I know, only too well, the fear of missing out on an FA Cup final appearance. Seventeen years ago I turned up at Wembley on the big day and was almost sent home because I had the wrong kit. No tie.

I know, only too well, the fear of missing out on an FA Cup final appearance. Seventeen years ago I turned up at Wembley on the big day and was almost sent home because I had the wrong kit. No tie.

Which wasn't all right with Wembley's then chief executive David Griffiths, the former Army man whom I was accompanying in order to write a behind-the-scenes newspaper piece.

As the frowning ex-officer slid open his desk drawer I had a vision of him pulling out an old service revolver and showing me how the Army dealt with slackers such as myself.
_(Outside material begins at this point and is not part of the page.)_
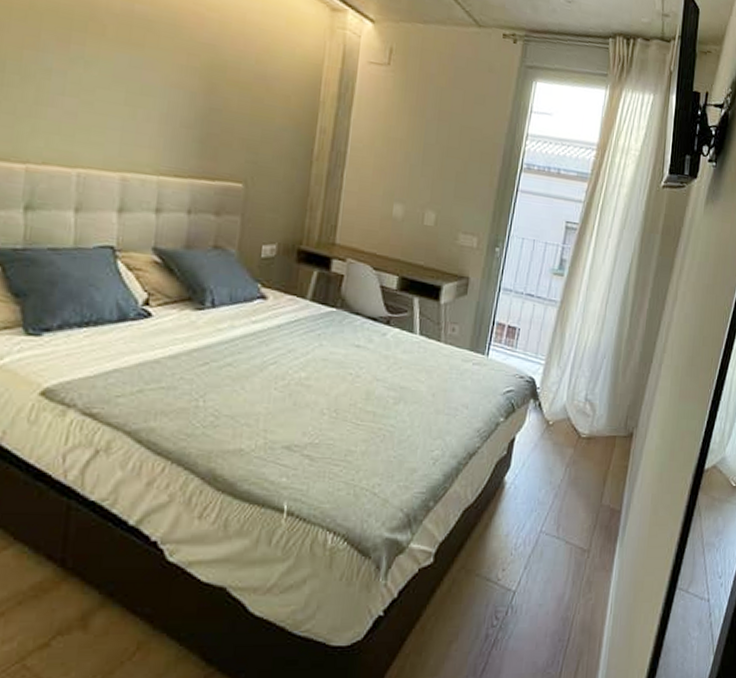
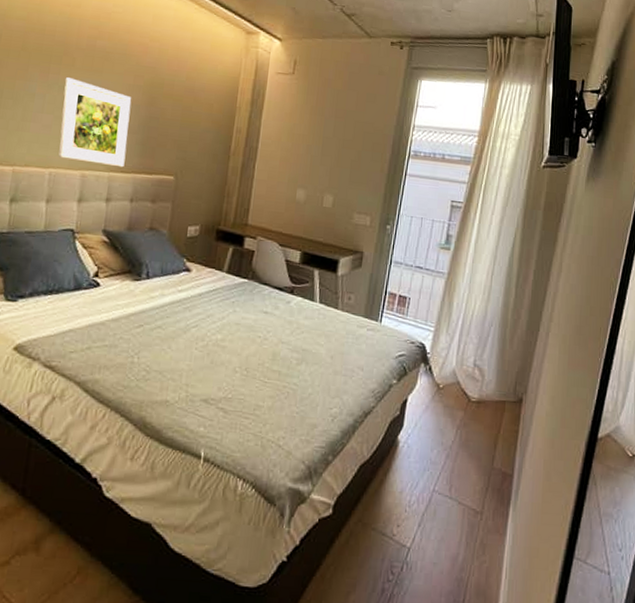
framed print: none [89,50,185,171] -> present [58,77,132,168]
Instead he produced a tie which, notwithstanding an extremely unattractive brown and cream design, I secured swiftly around my neck.

Suitably dressed, I was able to march out alongside the man charged with getting every backstage detail of the 1987 FA Cup final correct. It was more of a forced march, to be honest, as Griffiths barked and questioned, and queried and harried his way around the stadium complex.
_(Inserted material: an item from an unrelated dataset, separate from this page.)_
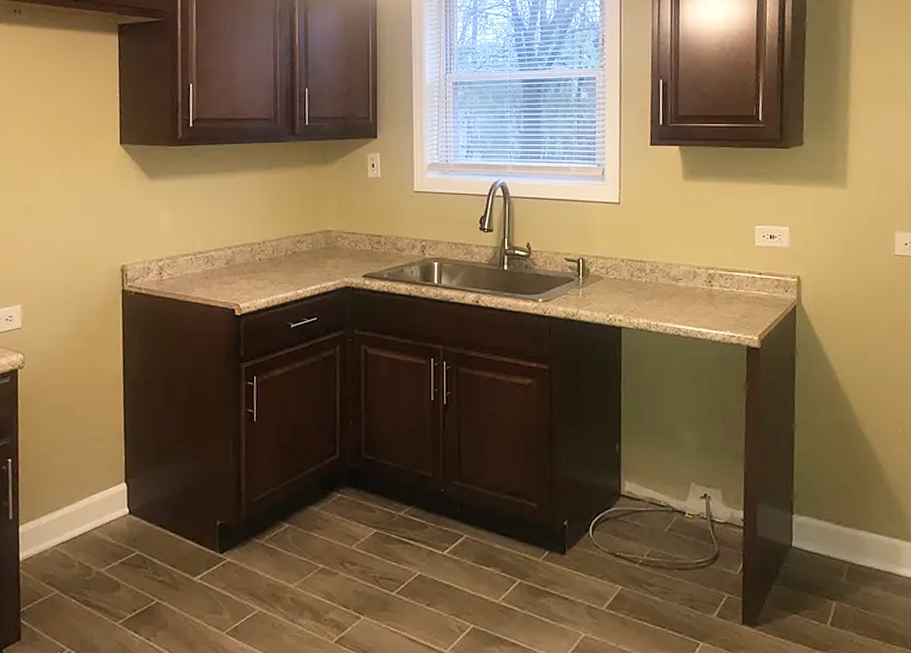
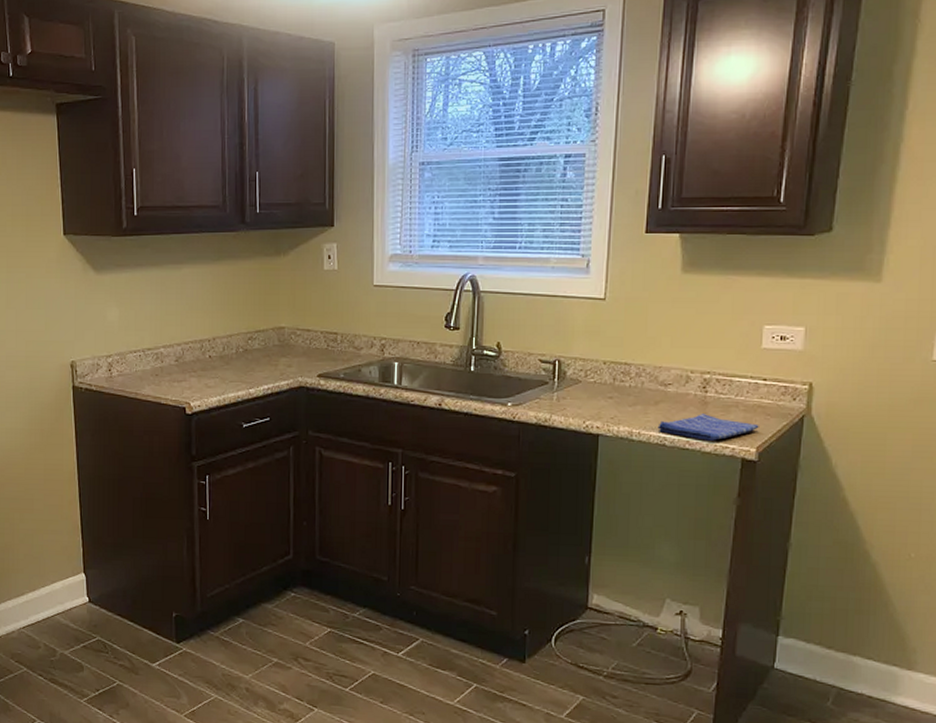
dish towel: none [672,306,759,330] -> present [657,414,759,441]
Here were men sweeping the steps to the banqueting hall which Mrs Thatcher and Neil Kinnock, among others, were to mount later that afternoon. Griffiths wasn't satisfied with the quality of the work and was soon demanding stiffer brooms from someone at the other end of his walkie-talkie. "They might as well be pissing up a rope here," he added.

Next we were speaking to the youthful head groundsman, Steve Tingley, whose previous task had been to keep the Eastbourne tennis courts in trim. Squatting by the halfway flag you could barely see the tops of the advertisements opposite, such was Wembley's sumptuous camber, which dropped 11 inches from centre circle to touchline. The turf itself felt like luxury pile carpet with a rubber underlay...

As I chatted to those playing supporting roles in football's annual finale, the sense of anticipation built. Just as it had when I watched my first Cup finals on television - West Bromwich Albion, in unfamiliar white, beating the favourites Everton in 1968, and then Manchester City, in unfamiliar red and black stripes, beating the underdogs Leicester a year later - the occasion was making my stomach clench.

Three o'clock approached, and HM Royal Marines loitered in the players' tunnel, Abide With Me clipped to tuba, trumpet and trombone. In the Royal Box, the Duchess of York chatted to FA Secretary Ted Croker, while FA chairman Bert Millichip straightened his tie.

As a fan, I was metaphorically settling back into my chair for the kick-off. As a reporter, I was being ushered backstage once more to talk to the turnstile operators.

En route, we heard the stadium detonate in a roar. Someone had scored, just a couple of minutes into the game. (It turned out to be Clive Allen, for Tottenham.) And I thought: "Typical. That will probably be the only goal of the game and I've been here all day, and now I've missed it."

At G turnstile, Coventry fans without tickets were making half-hearted efforts to bribe entry: "Come on... for £20... for £25... come on..."

There came another prolonged roar from inside, and word arrived that Coventry had equalised. It was all too much for the Sky Blue supporters, who started threshing about like salmon desperate to spawn, rushing repeatedly at the gate and attempting to batter it down before being dispersed by the police. I sympathised. I was thinking: "Typical. That will probably be the only other goal of the match and now I've missed it."

It would have been the easiest thing in the world at this point for me to have abandoned my brief, left backstage Wembley to the bit-part players and sloped off to watch the game. And so it proved.

But, hey, that's the timeless appeal of the FA Cup final for you.